Posted March 22, 2022

UW-River Falls is considering using goats to help clear up areas along the Kinnickinnic River, the south fork of which flows through campus.

The grounds maintenance team wanted to take a more natural approach to clear out invasive or non-native plants. Instead of using herbicides, the team sought out another way to clear the spaces. However, due to the limited number of grounds staff, it was not feasible for them to spend all day, every day, gutting and clearing out as much as possible.

The visibility and accessibility of the Kinnickinnic River not only for the UW-River Falls campus but for the community became a priority for Grounds Supervisor Jennifer Allen. Specifically, she noticed how the amphitheater looked, along with access and visibility to the river.

“I was just curious about ways we could go about maybe making the river more visible from the University Center, more accommodating when we have the outdoor concerts here at the theater,” Allen said. “I know it’s a very valuable resource to not only the university but the community.””

Several years back, an idea came to Allen after a landscape project brought her to St. Paul.
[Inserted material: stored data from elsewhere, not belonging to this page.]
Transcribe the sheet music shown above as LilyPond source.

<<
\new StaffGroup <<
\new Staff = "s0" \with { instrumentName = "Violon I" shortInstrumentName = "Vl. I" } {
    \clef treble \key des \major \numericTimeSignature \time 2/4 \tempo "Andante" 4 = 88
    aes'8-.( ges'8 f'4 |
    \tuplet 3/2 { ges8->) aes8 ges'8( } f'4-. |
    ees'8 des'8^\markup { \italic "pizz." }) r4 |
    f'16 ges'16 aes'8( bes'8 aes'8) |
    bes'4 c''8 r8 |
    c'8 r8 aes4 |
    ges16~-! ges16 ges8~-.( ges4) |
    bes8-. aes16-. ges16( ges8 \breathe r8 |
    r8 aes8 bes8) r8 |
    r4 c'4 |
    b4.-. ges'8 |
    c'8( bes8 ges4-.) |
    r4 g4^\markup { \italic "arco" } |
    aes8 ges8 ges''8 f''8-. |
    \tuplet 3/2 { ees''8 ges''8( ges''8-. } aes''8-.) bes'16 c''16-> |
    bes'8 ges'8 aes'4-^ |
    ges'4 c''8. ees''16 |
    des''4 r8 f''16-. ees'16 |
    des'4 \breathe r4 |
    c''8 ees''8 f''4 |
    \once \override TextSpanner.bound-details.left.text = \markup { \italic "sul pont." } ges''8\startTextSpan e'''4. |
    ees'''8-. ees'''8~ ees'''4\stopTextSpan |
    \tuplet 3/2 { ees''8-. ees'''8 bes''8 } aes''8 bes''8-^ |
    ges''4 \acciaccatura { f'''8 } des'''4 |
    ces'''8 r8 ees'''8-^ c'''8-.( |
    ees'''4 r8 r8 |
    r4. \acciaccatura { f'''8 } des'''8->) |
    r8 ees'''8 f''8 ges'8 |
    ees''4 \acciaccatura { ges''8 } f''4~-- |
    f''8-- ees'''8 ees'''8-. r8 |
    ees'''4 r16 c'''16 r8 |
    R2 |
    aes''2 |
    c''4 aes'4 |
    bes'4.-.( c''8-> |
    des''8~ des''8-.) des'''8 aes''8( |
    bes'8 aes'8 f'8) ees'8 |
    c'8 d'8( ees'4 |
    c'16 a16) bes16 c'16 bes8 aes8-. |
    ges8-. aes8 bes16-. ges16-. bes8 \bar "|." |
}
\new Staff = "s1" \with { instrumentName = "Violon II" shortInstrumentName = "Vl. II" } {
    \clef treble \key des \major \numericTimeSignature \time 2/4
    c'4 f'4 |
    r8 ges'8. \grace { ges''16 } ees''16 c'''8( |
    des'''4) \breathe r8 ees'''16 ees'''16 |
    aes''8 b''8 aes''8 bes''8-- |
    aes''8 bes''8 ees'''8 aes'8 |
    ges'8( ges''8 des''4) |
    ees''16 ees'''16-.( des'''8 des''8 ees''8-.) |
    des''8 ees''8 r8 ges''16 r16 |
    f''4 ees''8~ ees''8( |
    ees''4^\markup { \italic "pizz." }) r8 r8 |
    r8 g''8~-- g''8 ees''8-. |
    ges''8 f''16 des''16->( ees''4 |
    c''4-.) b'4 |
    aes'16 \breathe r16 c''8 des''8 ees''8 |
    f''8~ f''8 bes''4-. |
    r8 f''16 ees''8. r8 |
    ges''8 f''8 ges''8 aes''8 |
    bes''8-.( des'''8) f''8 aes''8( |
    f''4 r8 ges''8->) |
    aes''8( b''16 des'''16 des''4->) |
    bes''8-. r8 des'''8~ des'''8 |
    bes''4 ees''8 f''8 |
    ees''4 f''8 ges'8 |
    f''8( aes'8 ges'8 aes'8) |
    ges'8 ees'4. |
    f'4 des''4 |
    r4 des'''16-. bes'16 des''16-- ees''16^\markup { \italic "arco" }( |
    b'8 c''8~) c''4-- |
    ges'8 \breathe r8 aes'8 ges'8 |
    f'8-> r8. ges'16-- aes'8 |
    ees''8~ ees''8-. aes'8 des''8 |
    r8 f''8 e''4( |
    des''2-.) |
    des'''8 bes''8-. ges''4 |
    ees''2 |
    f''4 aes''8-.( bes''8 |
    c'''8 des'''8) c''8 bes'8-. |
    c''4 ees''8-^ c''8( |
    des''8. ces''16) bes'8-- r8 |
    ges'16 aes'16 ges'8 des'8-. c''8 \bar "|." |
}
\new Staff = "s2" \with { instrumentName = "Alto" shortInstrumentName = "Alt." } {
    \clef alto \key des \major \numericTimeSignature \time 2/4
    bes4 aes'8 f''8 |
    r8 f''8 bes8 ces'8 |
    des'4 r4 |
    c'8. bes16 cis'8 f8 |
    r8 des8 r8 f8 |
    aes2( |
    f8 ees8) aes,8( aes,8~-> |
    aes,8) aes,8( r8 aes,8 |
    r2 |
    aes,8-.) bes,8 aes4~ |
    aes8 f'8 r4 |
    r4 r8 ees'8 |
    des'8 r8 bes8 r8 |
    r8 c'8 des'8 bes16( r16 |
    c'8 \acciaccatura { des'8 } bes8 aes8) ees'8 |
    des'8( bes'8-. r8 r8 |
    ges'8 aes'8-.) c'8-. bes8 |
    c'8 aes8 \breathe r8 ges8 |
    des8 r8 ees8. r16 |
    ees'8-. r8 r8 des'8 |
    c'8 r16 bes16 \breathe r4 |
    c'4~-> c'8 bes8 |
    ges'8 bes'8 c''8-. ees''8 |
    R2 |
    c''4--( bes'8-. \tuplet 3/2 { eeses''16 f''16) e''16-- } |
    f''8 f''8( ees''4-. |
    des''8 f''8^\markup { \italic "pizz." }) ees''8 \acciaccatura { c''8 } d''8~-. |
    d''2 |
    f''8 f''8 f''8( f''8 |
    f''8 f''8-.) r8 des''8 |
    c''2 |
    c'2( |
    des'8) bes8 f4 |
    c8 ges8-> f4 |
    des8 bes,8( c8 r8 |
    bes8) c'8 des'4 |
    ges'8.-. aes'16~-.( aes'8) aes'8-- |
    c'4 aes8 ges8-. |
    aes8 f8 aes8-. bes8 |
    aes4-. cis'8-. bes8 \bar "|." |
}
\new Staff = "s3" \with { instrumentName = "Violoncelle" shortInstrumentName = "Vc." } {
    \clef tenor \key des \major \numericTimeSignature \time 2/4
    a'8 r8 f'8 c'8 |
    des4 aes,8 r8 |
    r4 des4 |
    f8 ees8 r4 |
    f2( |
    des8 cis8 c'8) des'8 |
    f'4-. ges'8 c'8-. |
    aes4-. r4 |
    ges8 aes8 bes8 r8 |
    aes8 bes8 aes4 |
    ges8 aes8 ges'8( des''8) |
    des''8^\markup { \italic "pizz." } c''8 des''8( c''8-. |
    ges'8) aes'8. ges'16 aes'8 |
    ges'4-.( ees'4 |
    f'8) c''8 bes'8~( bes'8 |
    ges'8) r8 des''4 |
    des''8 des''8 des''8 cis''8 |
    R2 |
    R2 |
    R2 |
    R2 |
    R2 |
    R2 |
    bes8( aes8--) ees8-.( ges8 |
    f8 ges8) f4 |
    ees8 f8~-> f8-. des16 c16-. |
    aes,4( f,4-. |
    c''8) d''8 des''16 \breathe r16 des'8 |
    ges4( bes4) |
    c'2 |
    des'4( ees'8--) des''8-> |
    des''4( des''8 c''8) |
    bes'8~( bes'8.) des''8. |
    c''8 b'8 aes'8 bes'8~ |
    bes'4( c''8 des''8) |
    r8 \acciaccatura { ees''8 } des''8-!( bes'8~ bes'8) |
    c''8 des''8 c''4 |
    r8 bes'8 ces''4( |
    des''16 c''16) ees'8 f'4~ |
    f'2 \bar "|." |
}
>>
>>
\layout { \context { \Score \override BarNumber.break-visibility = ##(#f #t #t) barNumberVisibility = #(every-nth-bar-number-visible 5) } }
The Minnesota capital city hired goats to help clear out brush on steep hillsides along Highway 10 and and Interstate 94 interchanges.
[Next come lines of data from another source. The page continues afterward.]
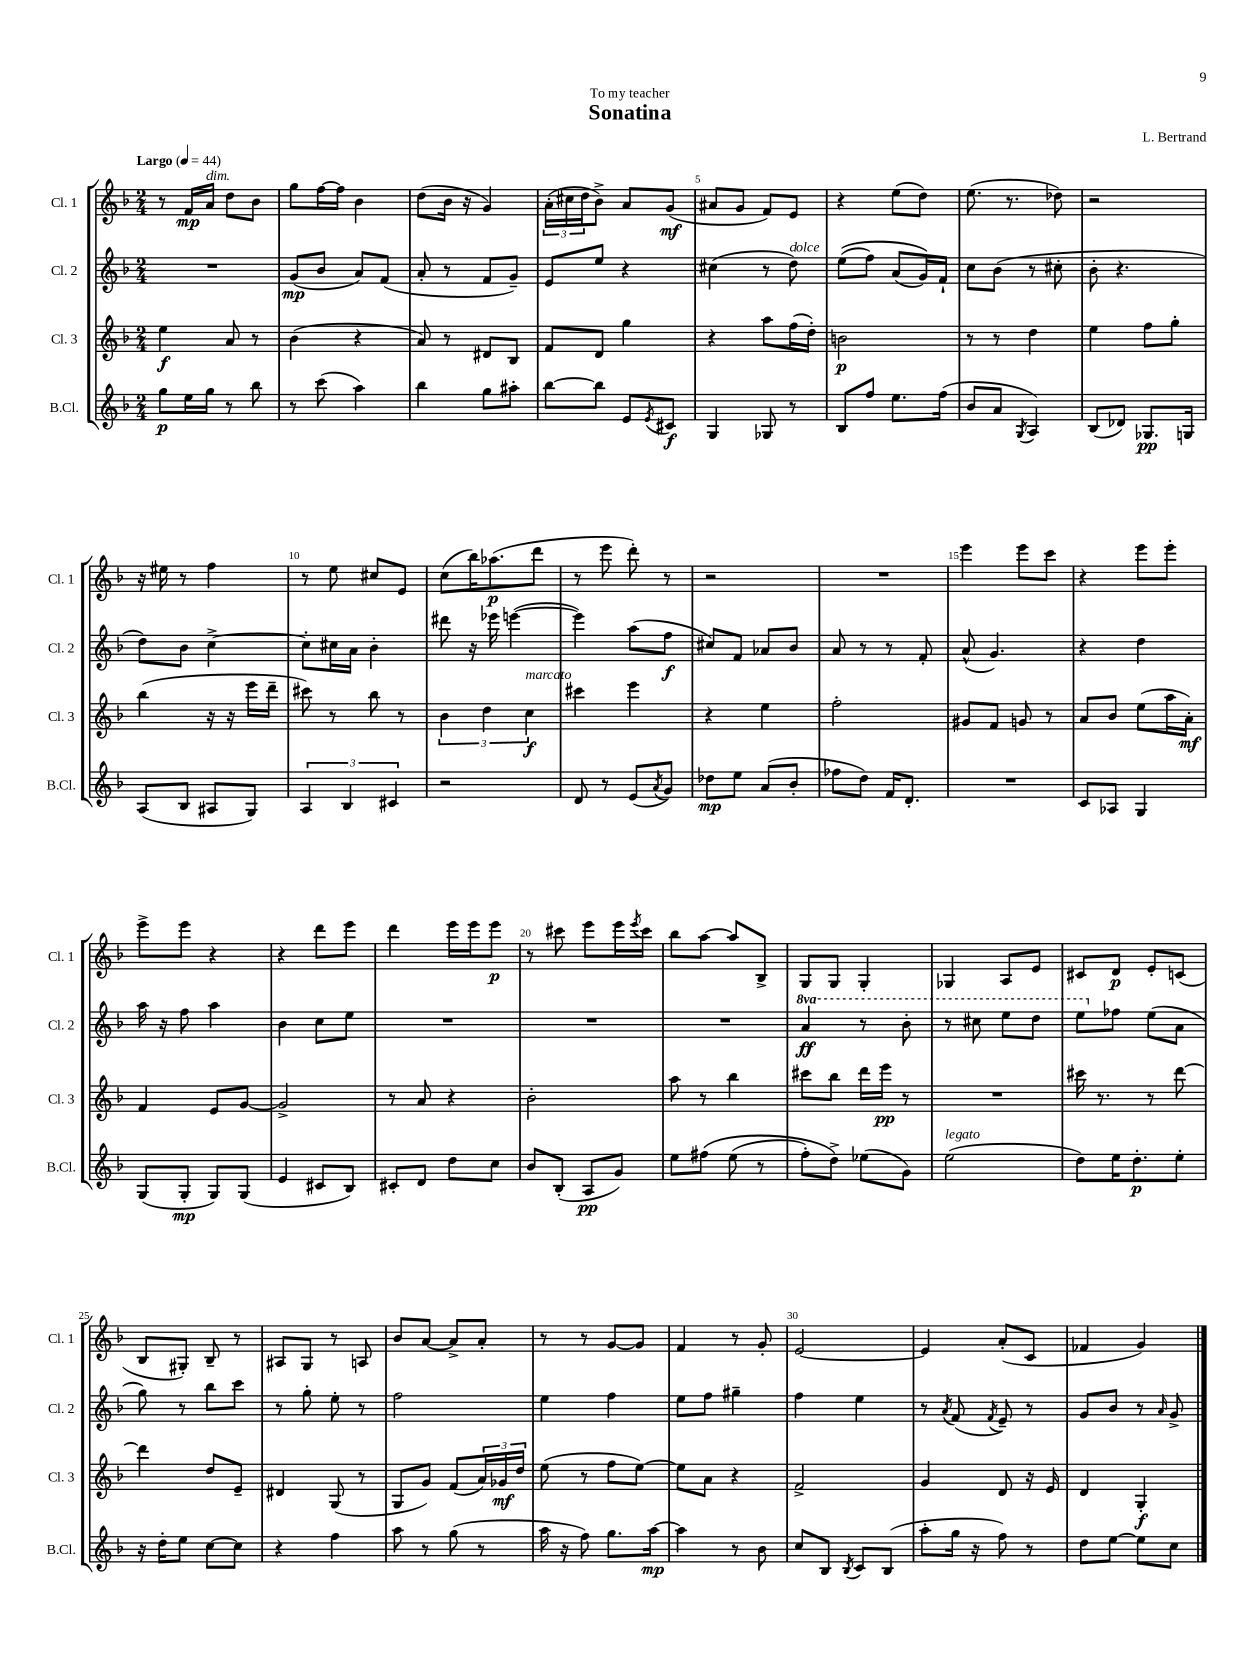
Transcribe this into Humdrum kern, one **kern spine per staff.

**kern	**kern	**kern	**kern
*staff4	*staff3	*staff2	*staff1
*clefG2	*clefG2	*clefG2	*clefG2
*k[b-]	*k[b-]	*k[b-]	*k[b-]
*M2/4	*M2/4	*M2/4	*M2/4
*MM44	*MM44	*MM44	*MM44
8gg	4ee	2r	8r
16ee	.	.	16f
16gg	.	.	16a
8r	8a	.	8dd
8bb-	8r	.	8b-
=	=	=	=
8r	(4b-	(8g	8gg
(8ccc	.	8b-	[16ff
.	.	.	16ff]
4aa)	4r	8a)	4b-
.	.	(8f	.
=	=	=	=
4bb-	8a)	8a'	(8dd
.	8r	8r	16b-
.	.	.	16r
8gg	8d#	8f	4g)
8aa#'	8B-	8g~)	.
=	=	=	=
[8bb-	8f	8e	(24a'
.	.	.	24cc#
.	.	.	24dd
8bb-]	8d	8ee	8b-^)
8e	4gg	4r	8a
8qe	.	.	.
8c#	.	.	(8g
=	=	=	=
4G	4r	(4cc#	8a#
.	.	.	8g
8G-	8aa	8r	8f)
8r	(16ff	8dd)	8e
.	16dd')	.	.
=	=	=	=
8B-	2b	&((8ee	4r
8ff	.	8ff)	.
8.ee	.	(8a	(8ee
.	.	16g)&)	8dd)
(16ff	.	16f`	.
=	=	=	=
8b-	8r	8cc	(8.ee
8a	8r	(8b-	.
.	.	.	8.r
8qG	.	.	.
4A)	4dd	8r	.
.	.	8cc#'	8dd-)
=	=	=	=
(8B-	4ee	8b-'	2r
8d-)	.	4.r	.
8.G-	8ff	.	.
.	8gg'	.	.
16G	.	.	.
=	=	=	=
(8A	(4bb-	8dd)	16r
.	.	.	16ee#
8B-	.	8b-	8r
8A#	16r	[4cc^	4ff
.	16r	.	.
8G)	16eee	.	.
.	16ddd~	.	.
=	=	=	=
6A	8ccc#)	8cc']	8r
.	8r	16cc#	8ee
6B-	.	.	.
.	.	16a	.
.	8bb-	4b-'	8cc#
6c#	.	.	.
.	8r	.	8e
=	=	=	=
2r	6b-	8ddd#	(8cc
.	.	16r	16bb-)
.	6dd	.	.
.	.	16eee-	(8.aa-
.	.	([4eee	.
.	6cc	.	.
.	.	.	8ddd
=	=	=	=
8d	4ccc#	4eee])	8r
8r	.	.	8eee
(8e	4eee	(8aa	8ddd')
8qa	.	.	.
8g)	.	8ff	8r
=	=	=	=
8dd-	4r	8cc#)	2r
8ee	.	8f	.
(8a	4ee	8a-	.
8b-'	.	8b-	.
=	=	=	=
8ff-	2ff'	8a	2r
8dd)	.	8r	.
16f	.	8r	.
8.d'	.	.	.
.	.	8f'	.
=	=	=	=
2r	8g#	(8a^^	4eee
.	8f	4.g)	.
.	8g	.	8eee
.	8r	.	8ccc
=	=	=	=
8c	8a	4r	4r
8A-	8b-	.	.
4G	(8ee	4dd	8eee
.	16aa	.	8eee'
.	16a')	.	.
=	=	=	=
(8G	4f	16aa	8eee^
.	.	16r	.
8G'	.	8ff	8eee
8G)	8e	4aa	4r
(8G	[8g	.	.
=	=	=	=
4e	2g^]	4b-	4r
8c#	.	8cc	8ddd
8B-)	.	8ee	8eee
=	=	=	=
8c#'	8r	2r	4ddd
8d	8a	.	.
8dd	4r	.	16eee
.	.	.	16eee
8cc	.	.	8eee
=	=	=	=
8b-	2b-'	2r	8r
(8B-'	.	.	8ccc#
8A	.	.	8eee
8g)	.	.	16eee
.	.	.	8qeee
.	.	.	16ccc#
=	=	=	=
8ee	8aa	2r	8bb-
&(8ff#	8r	.	[8aa
(8ee	4bb-	.	8aa]
8r	.	.	8B-^
=	=	=	=
8ff')	8ccc#	4aa	8G
8dd^&)	8bb-	.	8G
(8ee-	16ddd	8r	4G'
.	16eee	.	.
8g)	8r	8bb-'	.
=	=	=	=
(2ee	2r	8r	4G-
.	.	8ccc#	.
.	.	8eee	8A
.	.	8ddd	8e
=	=	=	=
8dd)	16ccc#	8eee	8c#
.	8.r	.	.
16ee	.	8ff-	8d
8.dd'	.	.	.
.	8r	(8ee	8e'
8ee'	[8ddd	8a	(8c
=	=	=	=
16r	4ddd]	8gg)	8B-
16dd'	.	.	.
8ee	.	8r	8G#')
[8cc	8dd	8bb-	8B-~
8cc]	8e~	8ccc	8r
=	=	=	=
4r	4d#	8r	8A#
.	.	8gg'	8G
4ff	(8G	8ee'	8r
.	8r	8r	8A
=	=	=	=
8aa	8G	2ff	8b-
8r	8g)	.	[8a
(8gg	(8f	.	8a^]
8r	24a)	.	8a'
.	24g-	.	.
.	24dd	.	.
=	=	=	=
16aa	(8ee	4ee	8r
16r	.	.	.
8ff)	8r	.	8r
8.gg	8ff	4ff	[8g
.	[8ee)	.	8g]
[16aa	.	.	.
=	=	=	=
4aa]	8ee]	8ee	4f
.	8a	8ff	.
8r	4r	4gg#~	8r
8b-	.	.	8g'
=	=	=	=
8cc	2f^	4ff	[2e
8B-	.	.	.
8qB-	.	.	.
8c	.	4ee	.
(8B-	.	.	.
=	=	=	=
8aa'	4g	8r	4e]
.	.	8qa	.
16gg	.	(8f	.
16r	.	.	.
.	.	8qf	.
8ff)	8d	8e~)	(8a'
8r	16r	8r	8c
.	16e	.	.
=	=	=	=
8dd	4d	8g	4f-
[8ee	.	8b-	.
8ee]	4G'	8r	4g)
.	.	16qqa	.
8cc	.	8g^	.
==	==	==	==
*-	*-	*-	*-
Goats are not picky eaters and will consume everything from wild parsnips to buckthorn and weeds. The goats would be brought in and would freely roam around in a specific area.

“They certainly don’t eat big trees,” Allen said. “They’re not going to mow those down, but if they can help get rid of some of the brush and the scrap and maybe some of the grasses and things in the area, then we can go in and selectively prune and clear out some of the dead trees or the damage that’s in there and really clear out the space.”

The COVID-19 pandemic halted efforts to bring goats onto campus. Then, in December, a student in the sustainability office presented the idea to Chancellor Maria Gallo. Allen was optimistic that Gallo’s approach to sustainability would get the conversation moving.

Facilities Director Alan Symicek said he would like to see a proposed management plan for the specific area.

“We’d be having animals do that versus using a tractor with a big mower or something like that or, you know, saws and things like that. So, I’m certainly so supportive of that,” said Symicek.

Another idea presented by Allen would be using goats already on campus at Mann Valley Farm. However, Campus Farm Director Greggory Zwald said he is not willing to have campus goats be used. Although, if the farm had more goats, Zwald would be open to it.

Allen and her team are optimistic that the project will get the go-ahead in a few years.